Cross-referencing a Jaguar Land Rover OEM part number against the right aftermarket equivalents used to mean manual lookups across multiple supplier catalogues. The reference data — TecDoc — runs to over 170GB and millions of records. Here's how I turned an hours-long manual chore into a minutes-long automated one.

The Problem

In the motor trade, the same physical part exists under a dozen different numbers. There's the OEM number the manufacturer stamps on it, and then there are the aftermarket equivalents from every supplier who makes a compatible version. A customer turns up with an OEM number; finding what we could actually sell them meant a human cross-referencing it across catalogues by hand.

That was slow, and slow costs money twice: once in the staff time spent looking things up, and again in the orders lost while a customer waited for an answer. The authoritative reference for all this is TecDoc — and it's enormous. Over 170GB, millions of records, spanning vehicles, parts, manufacturers, and the cross-reference links between them. The data was there. Querying it at speed was the problem.

Architecture

I built the pipeline in Python on top of MySQL, hosted on AWS:

S3 for large-scale storage of the raw CSV exports — TecDoc ships as a mountain of delimited files, and S3 was the natural landing zone.
RDS for the MySQL database the matching logic ran against, so I wasn't responsible for babysitting the data layer.
EC2 worker processes for ingestion and transformation — pulling from S3, parsing, normalising, and loading.
IAM to keep access scoped and the credentials out of the code.

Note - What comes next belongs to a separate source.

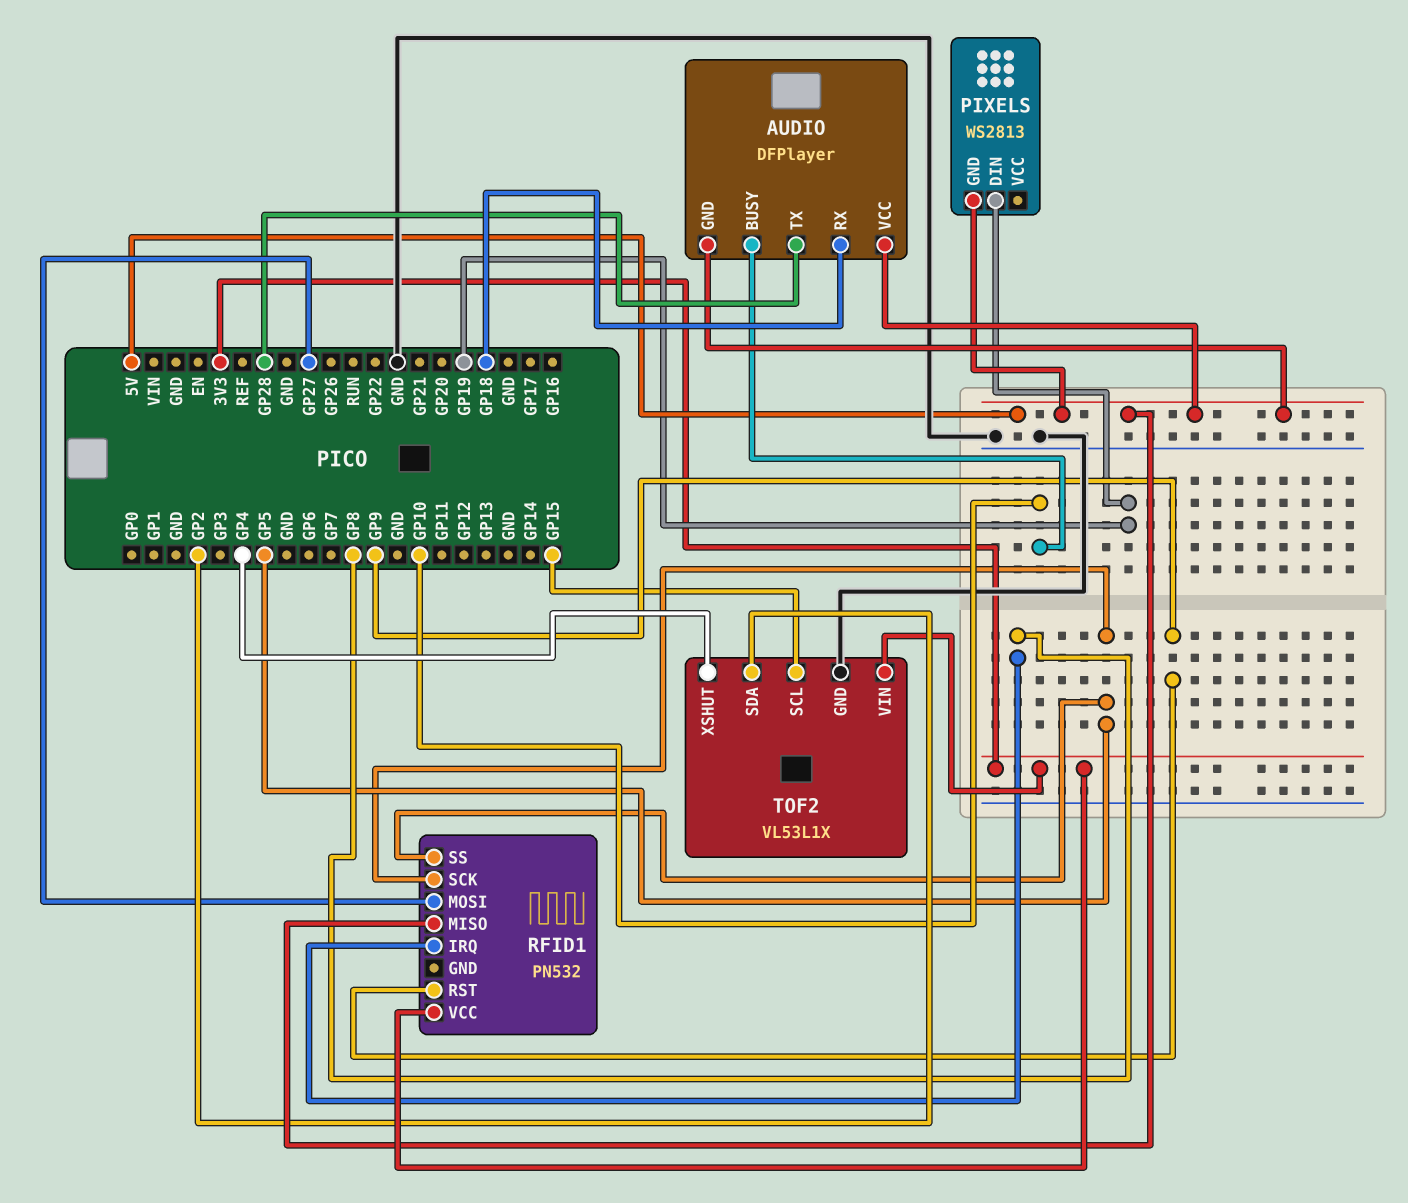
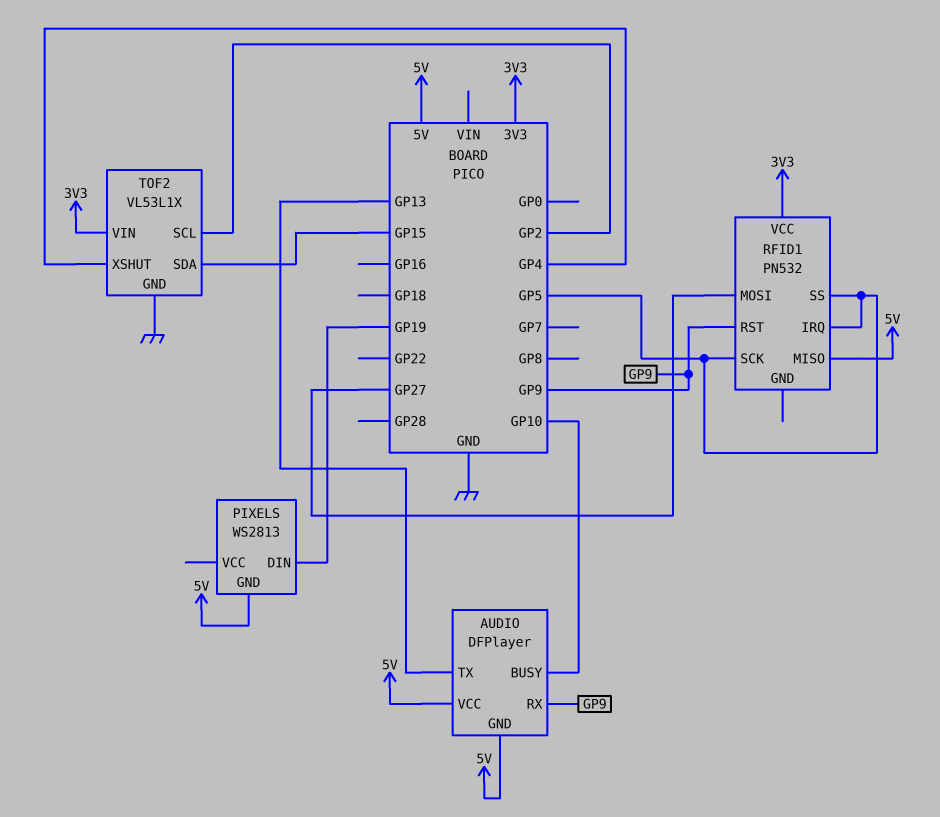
AUDIO pin RX: GP18 -> GP9
AUDIO pin TX: GP28 -> GP13
RFID1 pin IRQ: GP8 -> GP5
TOF2 pin SCL: GP15 -> GP2
TOF2 pin SDA: GP2 -> GP15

The separation mattered. Storage, compute, and database were independent concerns that could be scaled and reasoned about separately, rather than one heroic script doing everything on one machine.

Concurrency

The naive version — loop over part numbers one at a time, query, move on — worked and was unbearably slow. With hundreds of thousands of part numbers to process, sequential lookups stretched into hours.

The job was overwhelmingly I/O-bound. Most of the wall-clock time was spent waiting on the database and on file reads, not on CPU. That's the ideal shape for concurrency: while one worker waits on a query, others can be doing useful work instead of the whole program sitting idle.

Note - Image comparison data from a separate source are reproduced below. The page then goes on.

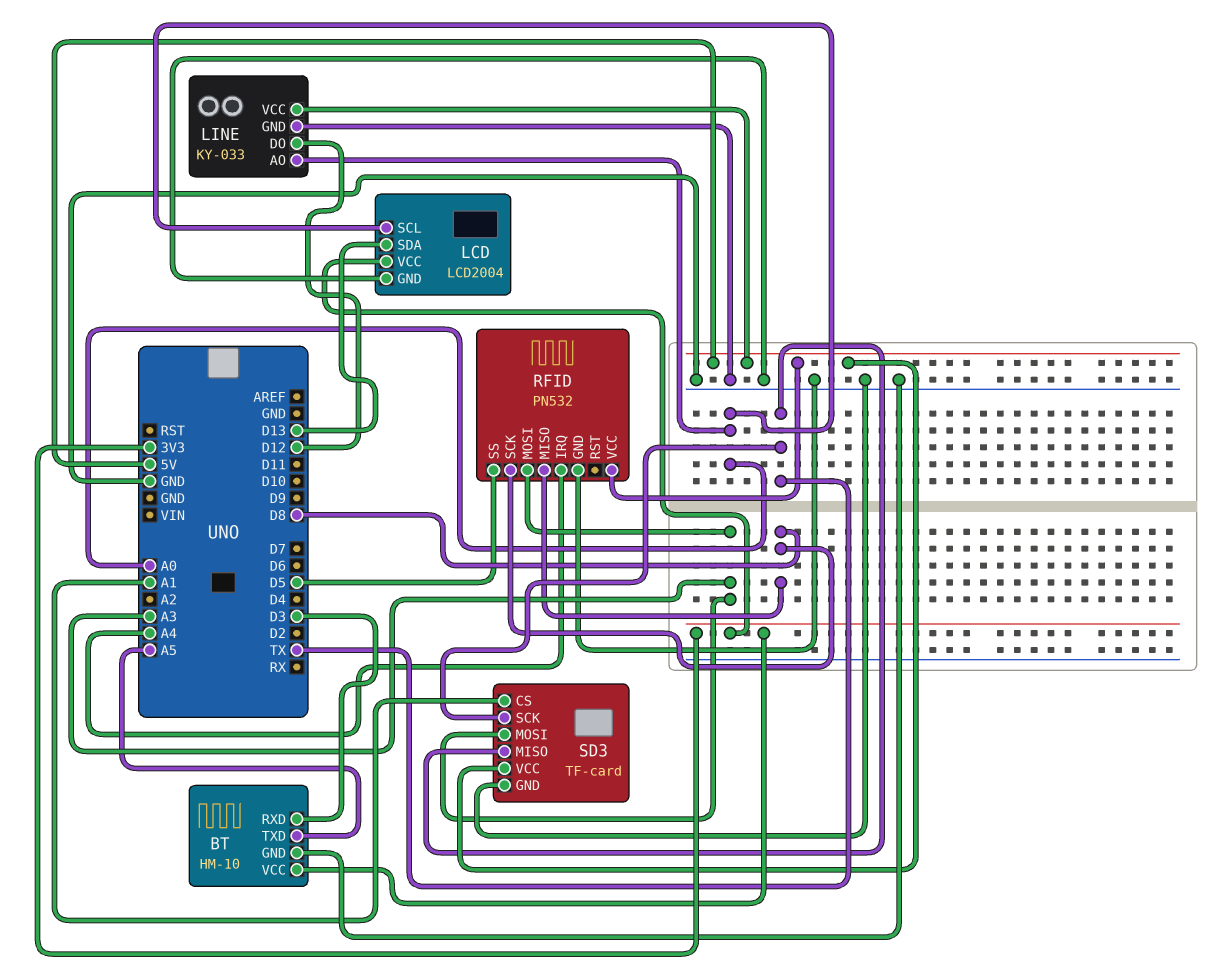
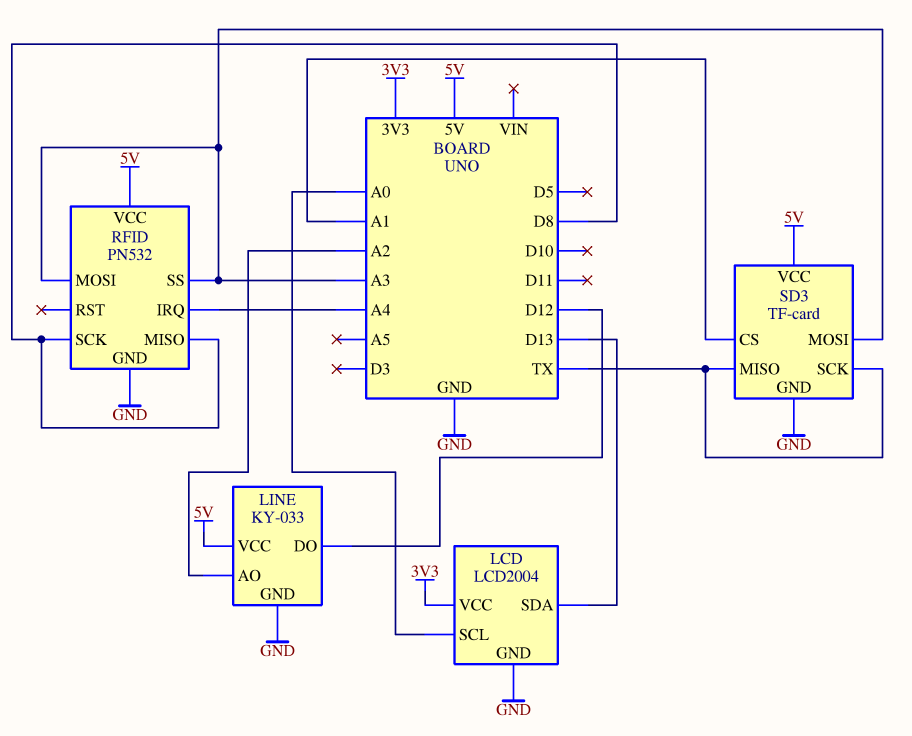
BT: HM-10 -> none
BT pin GND: GND -> none
BT pin RXD: D3 -> none
BT pin TXD: A5 -> none
BT pin VCC: 3V3 -> none
LINE pin AO: A0 -> A2
RFID pin SS: D5 -> A3

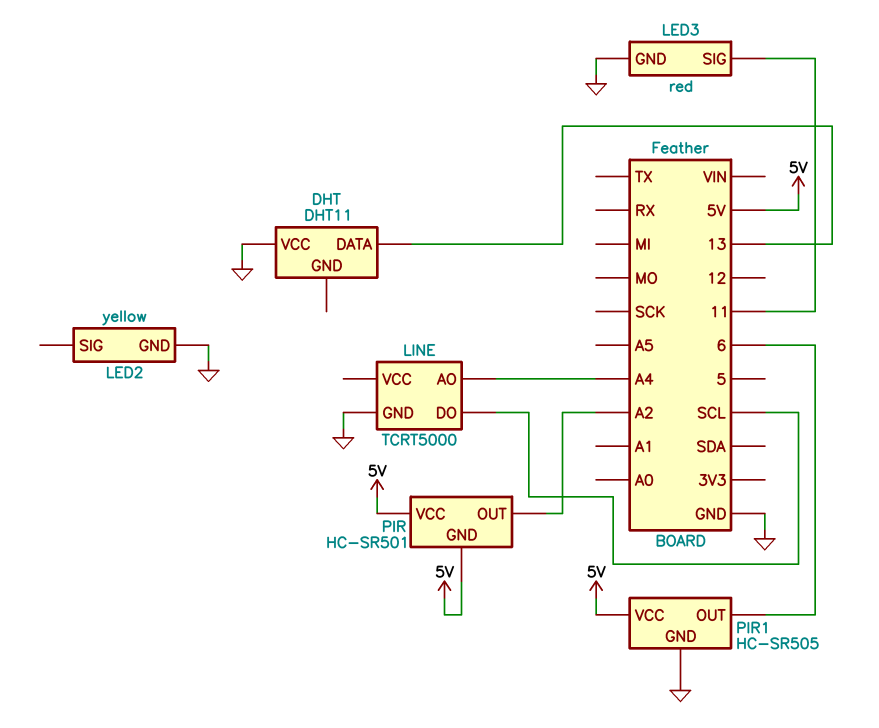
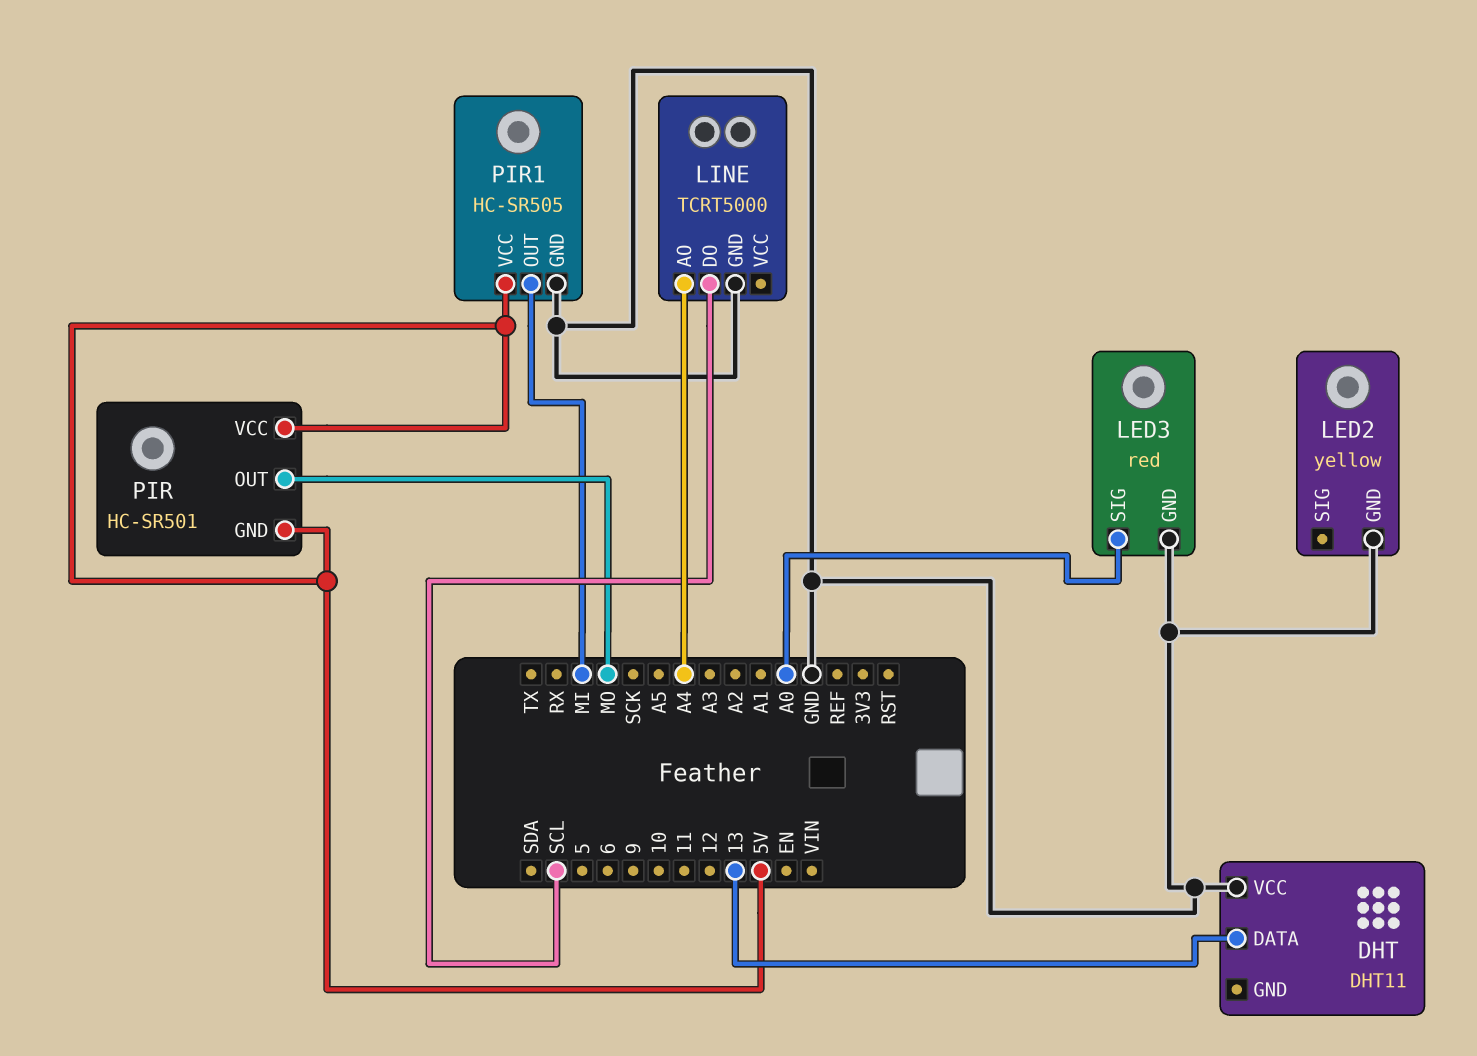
LED3 pin SIG: 11 -> A0
PIR pin OUT: A2 -> MO
PIR1 pin OUT: 6 -> MI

So I batched the part numbers and processed the batches concurrently, with a pool of workers sharing the load against RDS. The trick was tuning the concurrency to the bottleneck — push too hard and you just queue up against database connection limits, getting no faster while risking timeouts; too gentle and you leave throughput on the table. Finding the level where the database was busy but not buried was where the real speed came from.

with ThreadPoolExecutor(max_workers=WORKERS) as pool:
    for batch in chunked(part_numbers, BATCH_SIZE):
        pool.submit(match_batch, batch)

The result was the headline: a job that took hours collapsed to minutes.

Data Matching

The matching logic was the other half of the problem. Cross-referencing OEM to aftermarket isn't a clean key lookup — the data is inconsistent. Numbers come with and without spaces, with different separators, with leading zeros that may or may not be significant. Some links are exact; some are partial; some are missing entirely.

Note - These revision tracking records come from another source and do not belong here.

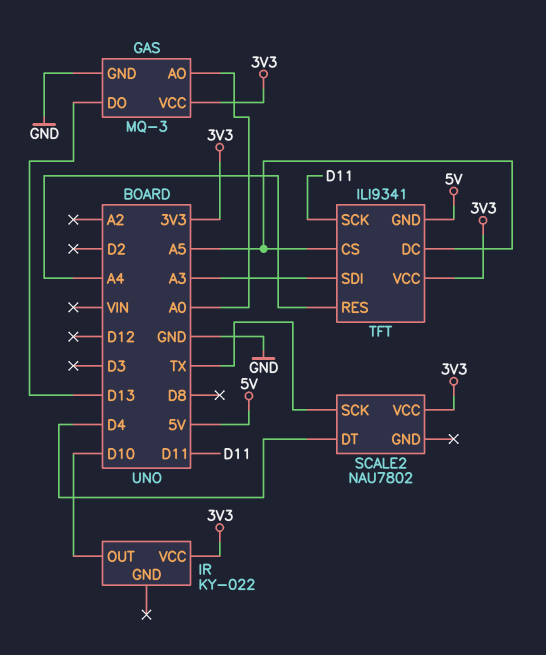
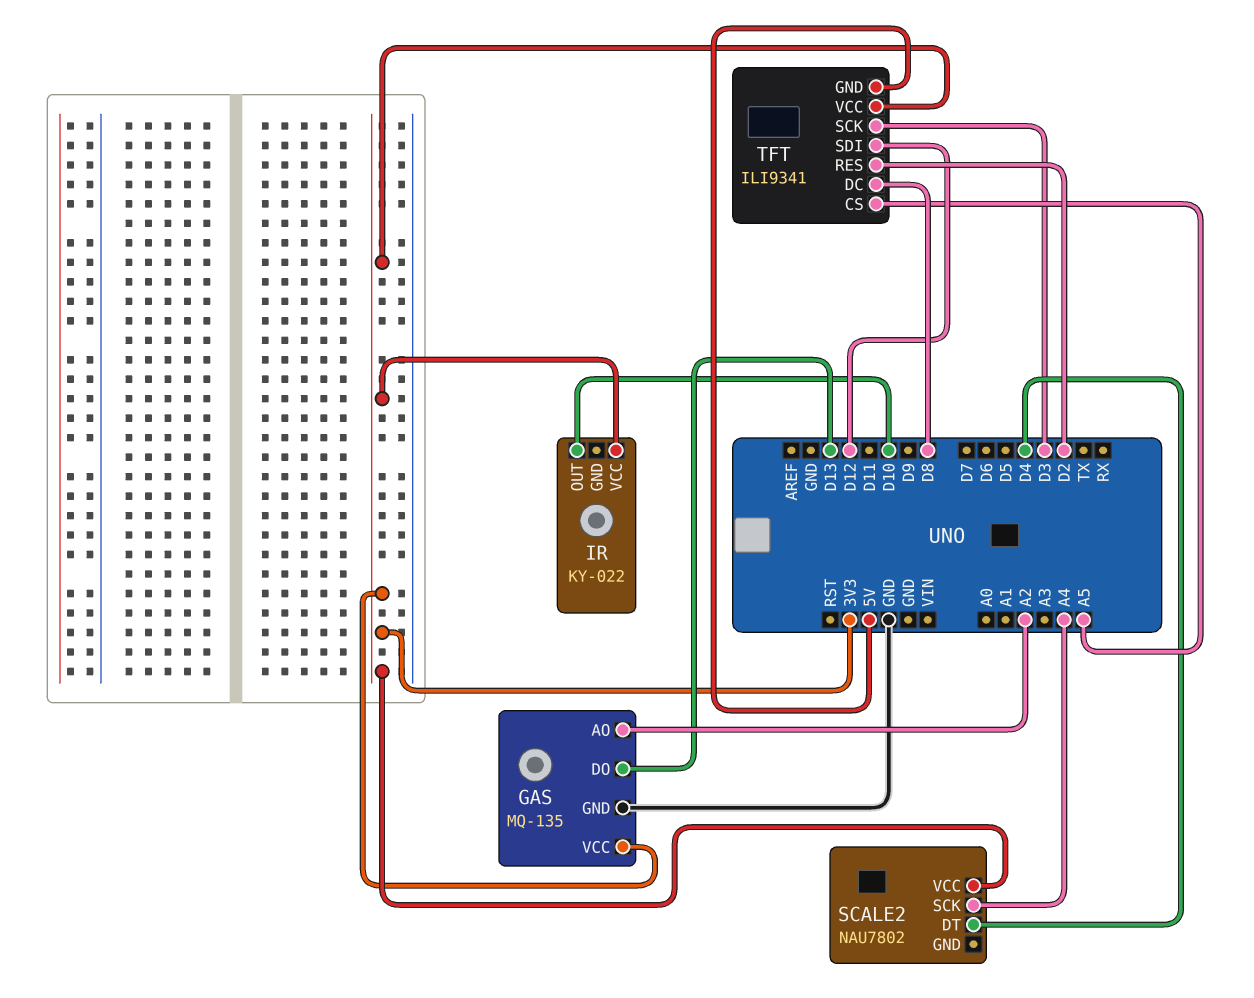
GAS: MQ-3 -> MQ-135
GAS pin AO: A0 -> A2
SCALE2 pin SCK: TX -> A4
TFT pin DC: A5 -> D8
TFT pin RES: A4 -> D2
TFT pin SCK: D11 -> D3
TFT pin SDI: A3 -> D12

So matching meant normalising aggressively before comparing, handling the partial and ambiguous cases explicitly rather than letting them fall through, and being honest in the output about confidence. A confident exact match and a "this is probably the equivalent" match are different things, and collapsing them would have undermined trust in the whole system.

Reflection

Two things stuck with me. The first is that pipelines have to be designed to stay fast as the data grows. A 170GB dataset is not a fixed target — TecDoc updates, the catalogue expands, and an approach that only works at today's size is a problem deferred, not solved. Concurrency that scales with the work, and storage and compute that scale independently, were what kept it from being a one-off.

The second is that reliability and reprocessing deserve to be first-class, not bolted on. Big data jobs fail partway — a bad file, a dropped connection, a record that won't parse. Building from the start so that a failed run could be re-run safely, picking up where it left off rather than starting from zero, was the difference between a pipeline I trusted and a script I had to nurse. At this scale, "just run it again" is a feature you have to design for.